The UK’s medical regulator approved on Thursday the first oral pill treating COVID-19 developed by U.S.-based pharmaceutical companies Merck, Sharp and Dohme, and Ridgeback Biotherapeutics, with the government ordering 480,000 courses due for delivery in November.
The pill, called Molnupiravir, will be administered to those recently diagnosed with the virus twice a day. The pill is the first antiviral medication for COVID-19 that could be taken orally rather than through injection or intravenously.
“Today is a historic day for our country, as the UK is now the first country in the world to approve an antiviral that can be taken at home for COVID,” British Health Secretary Sajid Javid in a statement, labelling the approval as a “gamechanger,” for vulnerable people.
According to the UK Government, the pill will be administered to both vaccinated and unvaccinated people following a national study meant to gather further data determining its level of effectiveness before making it publicly available.
It is worth noting, that for the drug to be most effective, it needs to be taken within five days of developing symptoms.
The distribution process by the NHS remains unclear moving forward, with analysts noting that a handful of care homes will be the first to receive the drug, while elderly or vulnerable patients may need to receive a prescription from their doctors after testing positive.
“Molnupiravir is an investigational, orally administered form of a potent ribonucleoside analog that inhibits the replication of SARS-CoV-2, the causative agent of COVID-19. Molnupiravir has been shown to be active in several preclinical models of SARS-CoV-2, including for prophylaxis, treatment, and prevention of transmission,” Merck said in a statement.
The Medicines and Healthcare Products Regulatory Agency (MHRA) categorized the drug as safe and effective at reducing hospitalization and death in people experiencing mild to moderate COVID-19 symptoms but are still likely of developing severe illness.
The watchdog’s head June Raine hailed the pill as “another therapeutic to add to our armory against COVID-19.”
“It is also the world’s first approved antiviral for this disease that can be taken by mouth rather than administered intravenously.
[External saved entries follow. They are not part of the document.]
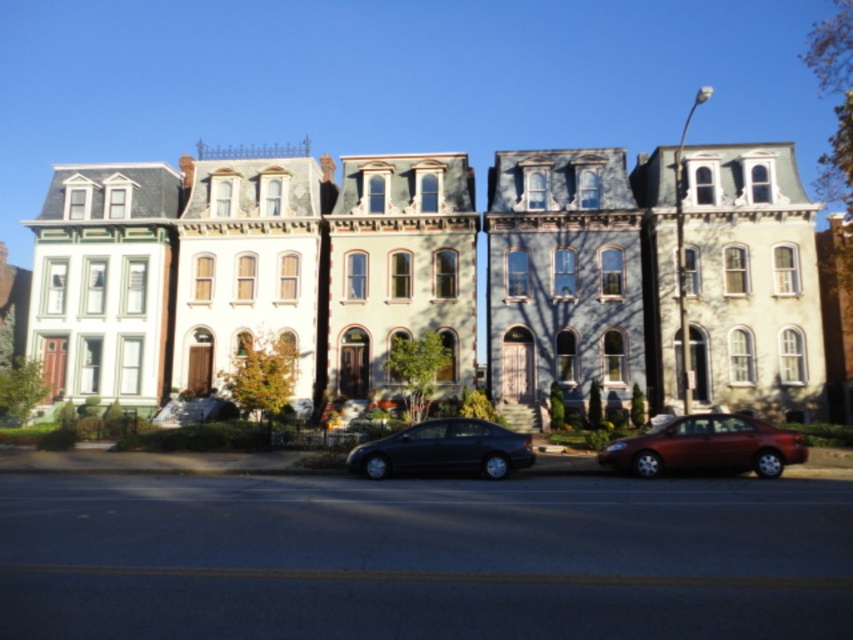
Question: Among these objects, which one is nearest to the camera?

Choices:
 (A) shiny red sedan at lower right
 (B) satin black sedan at center

Answer: (A)

Question: Is shiny red sedan at lower right to the right of satin black sedan at center from the viewer's perspective?

Choices:
 (A) yes
 (B) no

Answer: (A)

Question: Can you confirm if shiny red sedan at lower right is bigger than satin black sedan at center?

Choices:
 (A) no
 (B) yes

Answer: (B)

Question: Is shiny red sedan at lower right thinner than satin black sedan at center?

Choices:
 (A) no
 (B) yes

Answer: (A)

Question: Which object appears farthest from the camera in this image?

Choices:
 (A) shiny red sedan at lower right
 (B) satin black sedan at center

Answer: (B)

Question: Among these points, which one is farthest from the camera?

Choices:
 (A) (665, 465)
 (B) (503, 452)

Answer: (B)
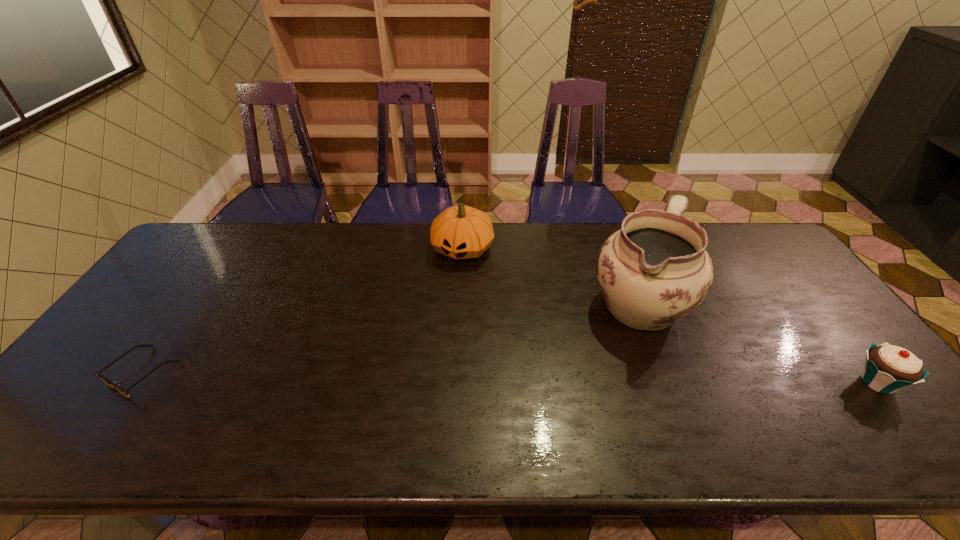
Identify the location of vacant space on the desktop that is between the sunglasses and the second shortest object and is positioned on the side of the third object from right to left with the carved face. Image resolution: width=960 pixels, height=540 pixels. (411, 376).

The width and height of the screenshot is (960, 540). I want to click on vacant space on the desktop that is between the sunglasses and the rightmost object and is positioned on the spout of the second object from right to left, so click(582, 379).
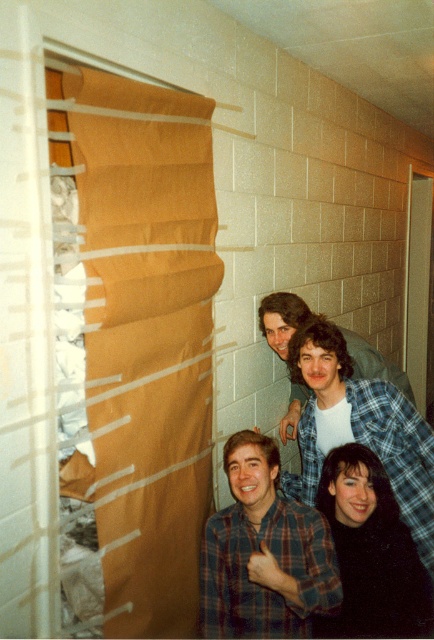
Question: Can you confirm if plaid flannel shirt at center is positioned to the right of matte plaid shirt at center?

Choices:
 (A) yes
 (B) no

Answer: (A)

Question: Is plaid flannel shirt at center above matte plaid shirt at center?

Choices:
 (A) yes
 (B) no

Answer: (B)

Question: Which point is farther to the camera?

Choices:
 (A) plaid flannel shirt at center
 (B) black matte shirt at lower right

Answer: (A)

Question: Which point is closer to the camera taking this photo?

Choices:
 (A) (377, 413)
 (B) (201, 596)

Answer: (B)

Question: Can you confirm if plaid flannel shirt at center is positioned to the left of black matte shirt at lower right?

Choices:
 (A) no
 (B) yes

Answer: (B)

Question: Which object is positioned closest to the plaid flannel shirt at lower center?

Choices:
 (A) black matte shirt at lower right
 (B) plaid flannel shirt at center

Answer: (A)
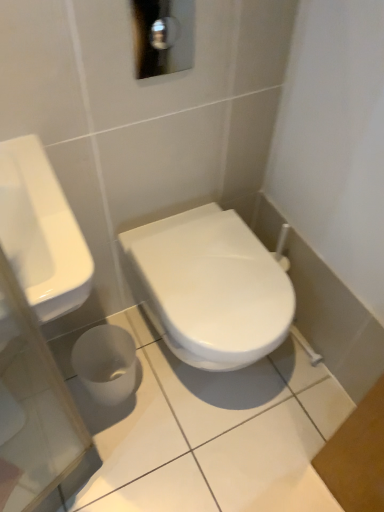
Question: Based on their positions, is white glossy sink at left located to the left or right of white glossy toilet at center?

Choices:
 (A) right
 (B) left

Answer: (B)

Question: Looking at the image, does white glossy sink at left seem bigger or smaller compared to white glossy toilet at center?

Choices:
 (A) big
 (B) small

Answer: (B)

Question: From a real-world perspective, is white glossy sink at left above or below white glossy toilet at center?

Choices:
 (A) above
 (B) below

Answer: (A)

Question: From a real-world perspective, relative to white glossy sink at left, is white glossy toilet at center vertically above or below?

Choices:
 (A) above
 (B) below

Answer: (B)

Question: From their relative heights in the image, would you say white glossy toilet at center is taller or shorter than white glossy sink at left?

Choices:
 (A) short
 (B) tall

Answer: (B)

Question: Which is correct: white glossy toilet at center is inside white glossy sink at left, or outside of it?

Choices:
 (A) inside
 (B) outside

Answer: (B)

Question: Visually, is white glossy toilet at center positioned to the left or to the right of white glossy sink at left?

Choices:
 (A) left
 (B) right

Answer: (B)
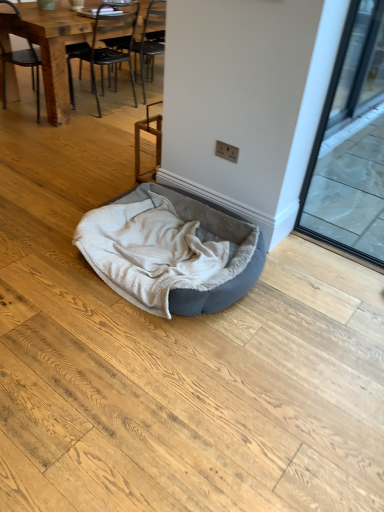
The image size is (384, 512). Describe the element at coordinates (350, 146) in the screenshot. I see `transparent glass screen door at right` at that location.

Image resolution: width=384 pixels, height=512 pixels. Describe the element at coordinates (169, 251) in the screenshot. I see `velvet grey dog bed at center` at that location.

Measure the distance between black metal chair at upper left, the second chair in the left-to-right sequence, and camera.

A distance of 3.36 meters exists between black metal chair at upper left, the second chair in the left-to-right sequence, and camera.

The image size is (384, 512). I want to click on transparent glass screen door at right, so click(x=350, y=146).

Are wooden chair at left, the first chair viewed from the left, and velvet grey dog bed at center far apart?

Yes, wooden chair at left, the first chair viewed from the left, is far from velvet grey dog bed at center.

Based on the photo, from a real-world perspective, who is located higher, wooden chair at left, the first chair viewed from the left, or velvet grey dog bed at center?

From a 3D spatial view, wooden chair at left, the first chair viewed from the left, is above.

Locate an element on the screen. This screenshot has height=512, width=384. chair that is the 1st object located above the velvet grey dog bed at center (from the image's perspective) is located at coordinates (55, 52).

Considering the relative sizes of wooden chair at left, acting as the 2th chair starting from the right, and transparent glass screen door at right in the image provided, is wooden chair at left, acting as the 2th chair starting from the right, thinner than transparent glass screen door at right?

No.

Which object is positioned more to the right, wooden chair at left, acting as the 2th chair starting from the right, or transparent glass screen door at right?

transparent glass screen door at right.

From the image's perspective, which is above, wooden chair at left, acting as the 2th chair starting from the right, or transparent glass screen door at right?

wooden chair at left, acting as the 2th chair starting from the right.

How much distance is there between wooden chair at left, acting as the 2th chair starting from the right, and transparent glass screen door at right?

The distance of wooden chair at left, acting as the 2th chair starting from the right, from transparent glass screen door at right is 2.33 meters.

Is black metal chair at upper left, the second chair in the left-to-right sequence, inside the boundaries of transparent glass screen door at right, or outside?

black metal chair at upper left, the second chair in the left-to-right sequence, exists outside the volume of transparent glass screen door at right.

This screenshot has width=384, height=512. I want to click on screen door above the black metal chair at upper left, the first chair in the right-to-left sequence (from a real-world perspective), so click(x=350, y=146).

Is point (106, 49) positioned behind point (381, 241)?

Yes, point (106, 49) is behind point (381, 241).

Looking at this image, does black metal chair at upper left, the first chair in the right-to-left sequence, have a greater width compared to transparent glass screen door at right?

Yes, black metal chair at upper left, the first chair in the right-to-left sequence, is wider than transparent glass screen door at right.

Would you say velvet grey dog bed at center is outside wooden chair at left, the first chair viewed from the left?

Yes.

Considering the sizes of velvet grey dog bed at center and wooden chair at left, the first chair viewed from the left, in the image, is velvet grey dog bed at center bigger or smaller than wooden chair at left, the first chair viewed from the left,?

velvet grey dog bed at center is smaller than wooden chair at left, the first chair viewed from the left.

Does velvet grey dog bed at center lie in front of wooden chair at left, acting as the 2th chair starting from the right?

Yes, it is.

From a real-world perspective, which object rests below the other?

wooden chair at left, the first chair viewed from the left, from a real-world perspective.

Could you tell me if transparent glass screen door at right is turned towards wooden chair at left, the first chair viewed from the left?

Answer: No, transparent glass screen door at right is not oriented towards wooden chair at left, the first chair viewed from the left.

Is point (310, 218) behind point (30, 28)?

No, it is in front of (30, 28).

Does transparent glass screen door at right have a greater width compared to wooden chair at left, acting as the 2th chair starting from the right?

No, transparent glass screen door at right is not wider than wooden chair at left, acting as the 2th chair starting from the right.

Which of these two, velvet grey dog bed at center or black metal chair at upper left, the first chair in the right-to-left sequence, is smaller?

With smaller size is velvet grey dog bed at center.

Considering the relative sizes of velvet grey dog bed at center and black metal chair at upper left, the second chair in the left-to-right sequence, in the image provided, is velvet grey dog bed at center thinner than black metal chair at upper left, the second chair in the left-to-right sequence,?

No.

Considering their positions, is velvet grey dog bed at center located in front of or behind black metal chair at upper left, the first chair in the right-to-left sequence?

In the image, velvet grey dog bed at center appears in front of black metal chair at upper left, the first chair in the right-to-left sequence.

Would you consider velvet grey dog bed at center to be distant from black metal chair at upper left, the first chair in the right-to-left sequence?

Absolutely, velvet grey dog bed at center is distant from black metal chair at upper left, the first chair in the right-to-left sequence.

Which is in front, point (356, 234) or point (80, 54)?

The point (356, 234) is closer to the camera.

Is transparent glass screen door at right in front of black metal chair at upper left, the second chair in the left-to-right sequence?

Yes, it is.

From the image's perspective, does transparent glass screen door at right appear lower than black metal chair at upper left, the first chair in the right-to-left sequence?

Yes.

From the velvet grey dog bed at center, count 1st chairs backward and point to it. Please provide its 2D coordinates.

[(55, 52)]

Find the location of `screen door in front of the wooden chair at left, acting as the 2th chair starting from the right`. screen door in front of the wooden chair at left, acting as the 2th chair starting from the right is located at coordinates (350, 146).

Which object lies further to the anchor point black metal chair at upper left, the first chair in the right-to-left sequence, velvet grey dog bed at center or wooden chair at left, the first chair viewed from the left?

velvet grey dog bed at center.

Looking at the image, which one is located closer to wooden chair at left, the first chair viewed from the left, transparent glass screen door at right or black metal chair at upper left, the second chair in the left-to-right sequence?

black metal chair at upper left, the second chair in the left-to-right sequence, is closer to wooden chair at left, the first chair viewed from the left.

Based on their spatial positions, is wooden chair at left, acting as the 2th chair starting from the right, or velvet grey dog bed at center further from black metal chair at upper left, the second chair in the left-to-right sequence?

velvet grey dog bed at center is further to black metal chair at upper left, the second chair in the left-to-right sequence.

From the image, which object appears to be nearer to velvet grey dog bed at center, black metal chair at upper left, the second chair in the left-to-right sequence, or wooden chair at left, acting as the 2th chair starting from the right?

Based on the image, wooden chair at left, acting as the 2th chair starting from the right, appears to be nearer to velvet grey dog bed at center.

When comparing their distances from velvet grey dog bed at center, does wooden chair at left, the first chair viewed from the left, or black metal chair at upper left, the first chair in the right-to-left sequence, seem closer?

wooden chair at left, the first chair viewed from the left.

Which object lies further to the anchor point wooden chair at left, the first chair viewed from the left, transparent glass screen door at right or velvet grey dog bed at center?

transparent glass screen door at right lies further to wooden chair at left, the first chair viewed from the left, than the other object.

Which object lies further to the anchor point wooden chair at left, acting as the 2th chair starting from the right, velvet grey dog bed at center or black metal chair at upper left, the second chair in the left-to-right sequence?

velvet grey dog bed at center lies further to wooden chair at left, acting as the 2th chair starting from the right, than the other object.

Which object lies nearer to the anchor point velvet grey dog bed at center, wooden chair at left, the first chair viewed from the left, or transparent glass screen door at right?

Among the two, transparent glass screen door at right is located nearer to velvet grey dog bed at center.

Find the location of a particular element. dog bed located between wooden chair at left, the first chair viewed from the left, and transparent glass screen door at right in the left-right direction is located at coordinates (169, 251).

You are a GUI agent. You are given a task and a screenshot of the screen. Output one action in this format:
    pyautogui.click(x=<x>, y=<y>)
    Task: Click on the chair between black metal chair at upper left, the first chair in the right-to-left sequence, and velvet grey dog bed at center from top to bottom
    
    Given the screenshot: What is the action you would take?
    pyautogui.click(x=55, y=52)

Identify the location of screen door between black metal chair at upper left, the first chair in the right-to-left sequence, and velvet grey dog bed at center, in the vertical direction. Image resolution: width=384 pixels, height=512 pixels. [x=350, y=146].

Where is `chair located between wooden chair at left, acting as the 2th chair starting from the right, and transparent glass screen door at right in the left-right direction`? This screenshot has width=384, height=512. chair located between wooden chair at left, acting as the 2th chair starting from the right, and transparent glass screen door at right in the left-right direction is located at coordinates (107, 45).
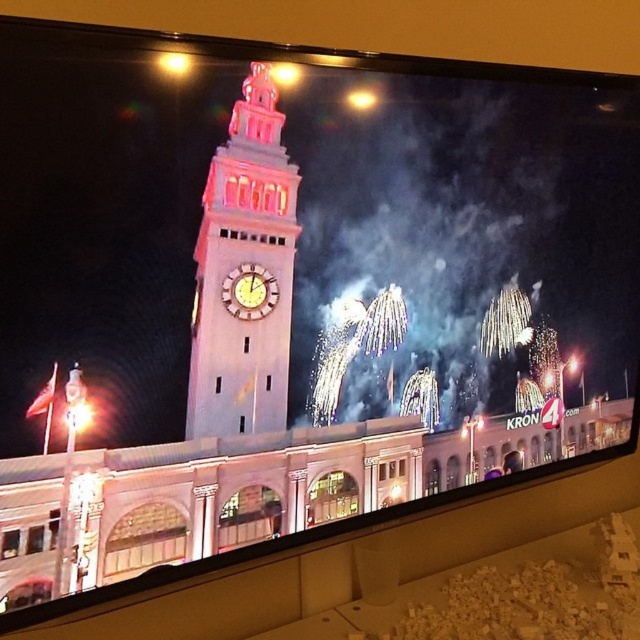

This is important, because it means it can be administered outside of a hospital setting, before COVID-19 has progressed to a severe stage,” she said in a separate statement.
The trial phase evaluated data from 775 patients initially enrolled in the third phase of testing and had recently been diagnosed with the disease.
“Eligibility criteria required that all patients had laboratory-confirmed mild-to-moderate COVID-19, with symptom onset within 5 days of study randomization. All patients were required to have at least one risk factor associated with poor disease outcome at study entry,” Merck highlighted in it’s clinical trials.
According to the report, 7.3 percent of those who took the drug were hospitalized that compares with 14.1 percent of patients who were given a placebo. “There were no deaths in the molnupiravir group, but eight patients who were given a placebo in the trial later died of COVID,” it added.
In its approval document, the MHRA recommends the drug is used “as soon as possible” following a positive COVID test and within five days of symptoms onset.
It is worth mentioning that the British government has failed to disclose the cost of the 480,000 courses of molnupiravir; however, the U.S. has already ordered an advance purchase of 1.7 million courses for a fee of roughly $1.2 billion, allowing for roughly $700 for each patient.
Other countries including Australia, Singapore and South Korea have also made purchase agreements.